MsbG - Warten auf die Zertifizierung von Smart Meter Gatewasy - kein Licht am Ende des Tunnels
Noch kein Licht am Ende des Tunnels bei der Zertifizierung der Smart Meter Gateways für intelligente Messsysteme. Das Bundesamt für Sicherheit in der Informationstechnik hat weitere sicherheitsrelevante Aspekte wie den Geräteauslieferungsprozess als Prüf- und Zertifizierungsgegenstand entdeckt (Bild: Engin_Akyurt Pixabay).

»Halte MsbG-Nachjustierungen für zwingend erforderlich«

Als »ärgerlich« für Hersteller und Anwender bezeichnet Rechtsanwalt Dr. Michael Weise von der Kanzlei Becker Büttner Held (BBH) im energie.blog-Interview die Verzögerungen bei der Zertifizierung der Smart Meter Gateways (SMGW). Für das Vorgehen des Bundesamtes für Sicherheit in der Informationstechnik (BSI), das nun auch Sicherheitsanforderungen an den Auslieferungsprozess stellt, äußert Weise gleichwohl Verständnis, warnt aber vor zusätzlichem Aufwand.

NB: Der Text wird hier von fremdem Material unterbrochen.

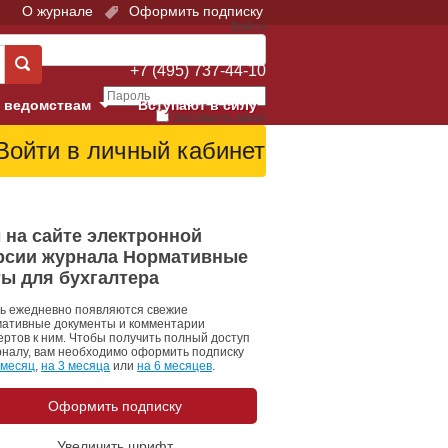
О журнале
Оформить подписку
Войти
Поддержка:
+7 (495) 737-44-10
 ведомствам
Вступают в силу
Запомнить меня
е суды
Забыли свой пароль?
Войти
Регистрация
Суд
 на сайте электронной
рсии журнала Нормативные
екция в г. Москве
ты для бухгалтера
онный Суд
ь ежедневно появляются свежие
ативные документы и комментарии
ертов к ним. Чтобы получить полный доступ
рналу, вам необходимо оформить подписку
 месяц
,
на 3 месяца
или
на 6 месяцев
.
Оформить подписку
 фонд
Увеличить шрифт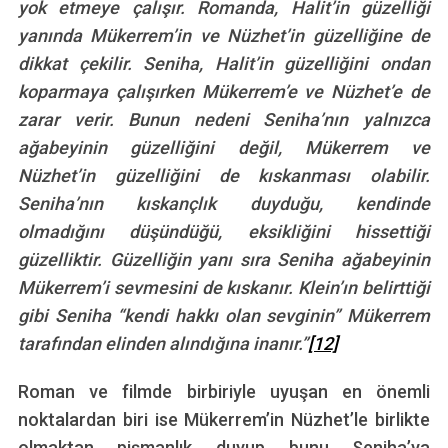
yok etmeye çalışır. Romanda, Halit’in güzelliği
yanında Mükerrem’in ve Nüzhet’in güzelliğine de
dikkat çekilir. Seniha, Halit’in güzelliğini ondan
koparmaya çalışırken Mükerrem’e ve Nüzhet’e de
zarar verir. Bunun nedeni Seniha’nın yalnızca
ağabeyinin güzelliğini değil, Mükerrem ve
Nüzhet’in güzelliğini de kıskanması olabilir.
Seniha’nın kıskançlık duyduğu, kendinde
olmadığını düşündüğü, eksikliğini hissettiği
güzelliktir. Güzelliğin yanı sıra Seniha ağabeyinin
Mükerrem’i sevmesini de kıskanır. Klein’ın belirttiği
gibi Seniha “kendi hakkı olan sevginin” Mükerrem
tarafından elinden alındığına inanır.”
[12]
Roman ve filmde birbiriyle uyuşan en önemli
noktalardan biri ise Mükerrem’in Nüzhet’le birlikte
olmaktan pişmanlık duyup bunu Seniha’ya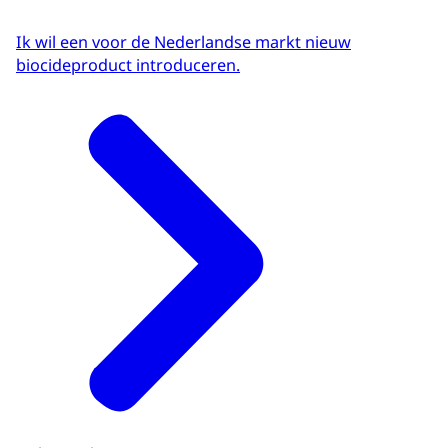
Ik wil een voor de Nederlandse markt nieuw
biocideproduct introduceren.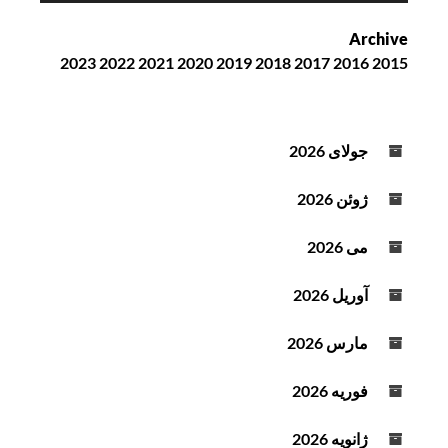
ش‌
Archive
ک
2023
2022
2021
2020
2019
2018
2017
2016
2015
ن
ن
د
ه
جولای 2026
ص
و
ژوئن 2026
ت
می 2026
آوریل 2026
مارس 2026
فوریه 2026
ژانویه 2026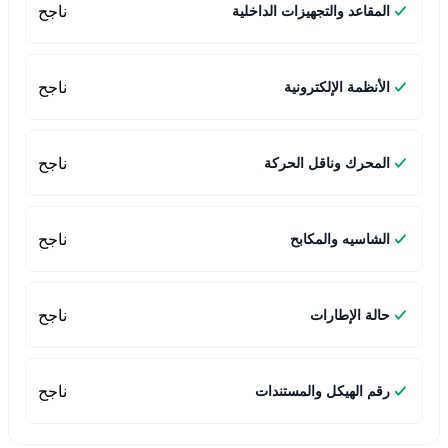
ناجح
المقاعد والتجهيزات الداخلية
ناجح
الأنظمة الإلكترونية
ناجح
المحرك وناقل الحركة
ناجح
الشاسيه والمكابح
ناجح
حالة الإطارات
ناجح
رقم الهيكل والمستندات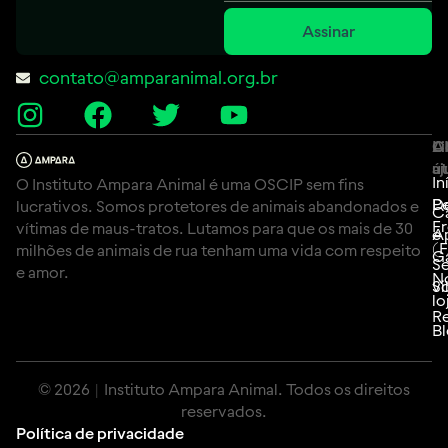
Assinar
contato@amparanimal.org.br
A
Li
C
út
aj
In
O Instituto Ampara Animal é uma OSCIP sem fins
P
D
lucrativos. Somos protetores de animais abandonados e
C
F
vítimas de maus-tratos. Lutamos para que os mais de 30
e
A
(
milhões de animais de rua tenham uma vida com respeito
G
Se
e amor.
N
Si
vo
lo
Re
B
© 2026 | Instituto Ampara Animal. Todos os direitos
reservados.
Política de privacidade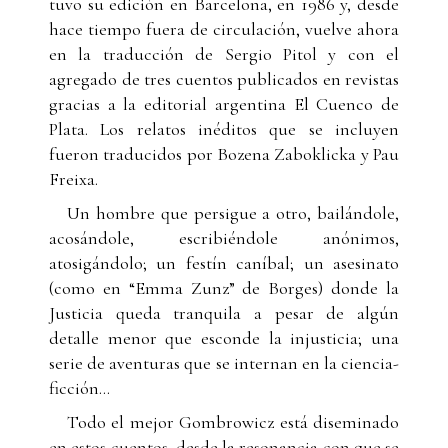
tuvo su edición en Barcelona, en 1986 y, desde
hace tiempo fuera de circulación, vuelve ahora
en la traducción de Sergio Pitol y con el
agregado de tres cuentos publicados en revistas
gracias a la editorial argentina El Cuenco de
Plata. Los relatos inéditos que se incluyen
fueron traducidos por Bozena Zaboklicka y Pau
Freixa.
Un hombre que persigue a otro, bailándole,
acosándole, escribiéndole anónimos,
atosigándolo; un festín caníbal; un asesinato
(como en “Emma Zunz” de Borges) donde la
Justicia queda tranquila a pesar de algún
detalle menor que esconde la injusticia; una
serie de aventuras que se internan en la ciencia-
ficción...
Todo el mejor Gombrowicz está diseminado
en estos cuentos, desde la resonancia con que se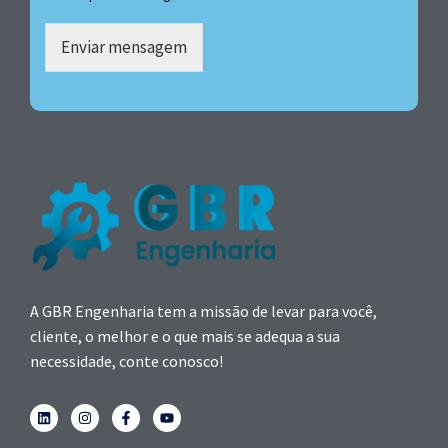
Enviar mensagem
A GBR Engenharia tem a missão de levar para você,
cliente, o melhor e o que mais se adequa a sua
necessidade, conte conosco!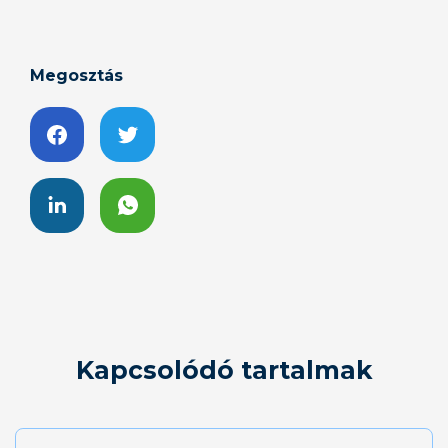
Megosztás
Kapcsolódó tartalmak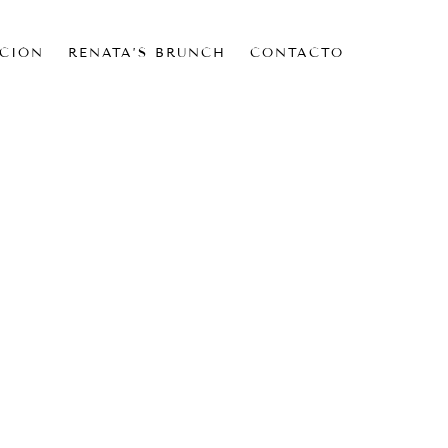
CIÓN
RENATA’S BRUNCH
CONTACTO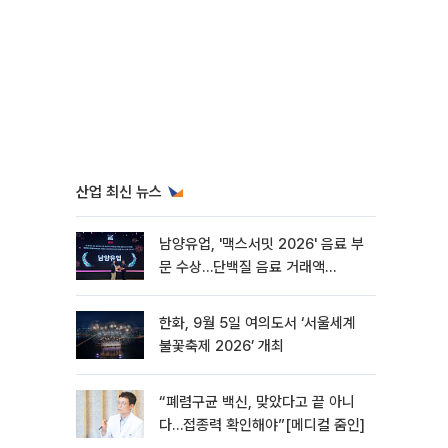
산업 최신 뉴스
남양유업, '맥스서밋 2026' 음료 부
문 수상…단백질 음료 거래액
158%↑
한화, 9월 5일 여의도서 ‘서울세계
불꽃축제 2026’ 개최
“폐렴구균 백신, 맞았다고 끝 아니
다…접종력 확인해야”[메디컬 줌인]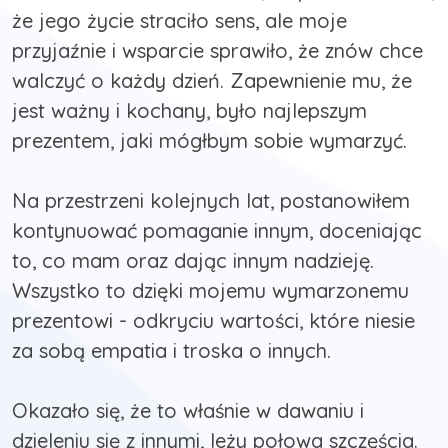
że jego życie straciło sens, ale moje
przyjaźnie i wsparcie sprawiło, że znów chce
walczyć o każdy dzień. Zapewnienie mu, że
jest ważny i kochany, było najlepszym
prezentem, jaki mógłbym sobie wymarzyć.
Na przestrzeni kolejnych lat, postanowiłem
kontynuować pomaganie innym, doceniając
to, co mam oraz dając innym nadzieję.
Wszystko to dzięki mojemu wymarzonemu
prezentowi - odkryciu wartości, które niesie
za sobą empatia i troska o innych.
Okazało się, że to właśnie w dawaniu i
dzieleniu się z innymi, leży połowa szczęścia.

Er habe »erhebliche Zweifel, ob diese Kosten zur Gewährleistung eines sicheren Auslieferungsprozesses in der Kosten-Nutzen-Analyse berücksichtigt wurden«. Weise plädiert für Nachjustierungen des Messstellenbetriebsgesetzes (MsbG). Die Rechtsfolgen, die das MsbG an die Feststellung der Marktverfügbarkeit knüpft, seien erheblich. Die Feststellung müsse den Charakter eines Verwaltungsaktes haben und Rechtsschutz ermöglichen. Außerdem mahnt der Jurist eine bessere Koordination in der Zusammenarbeit der zuständigen Behörden an.

Dr. Michael Weise, BBH

energie.blog: Wie bewerten Sie es, dass sich die Ausstellung von BSI-Zertifikaten für Smart Meter Gateways (SMGW) und damit der Start des Rollouts intelligenter Messsysteme weiter verzögern?

Weise: Die Verzögerung ist – vorsichtig gesagt – ärgerlich, und zwar sowohl für die Hersteller- als auch die Anwenderseite. Dabei fällt es schwer, hier einen »Schuldigen« auszumachen. Ich denke, es ist – wie so häufig im Leben – nicht monokausal zu erklären. Meiner Ansicht nach sind die Verzögerungen das Ergebnis einer unglücklichen Kombination aus 1.) einer erheblichen Anzahl von betroffenen Institutionen, Behörden und Interessen (BSI, PTB, BNetzA usw…), 2.) der fehlenden Synchronisation von technischen Entwicklungen und gesetzlichen Vorgaben und 3.) einer fehlenden (echten) »Projektsteuerung«. Der Smart Meter Rollout ist eine nicht nur technisch, sondern auch administrativ, prozessual und organisatorisch enorme Herausforderung. Betroffene Unternehmen gehen das Thema daher in der Regel in Projektform an – warum macht man das nicht auch auf der normativen Seite?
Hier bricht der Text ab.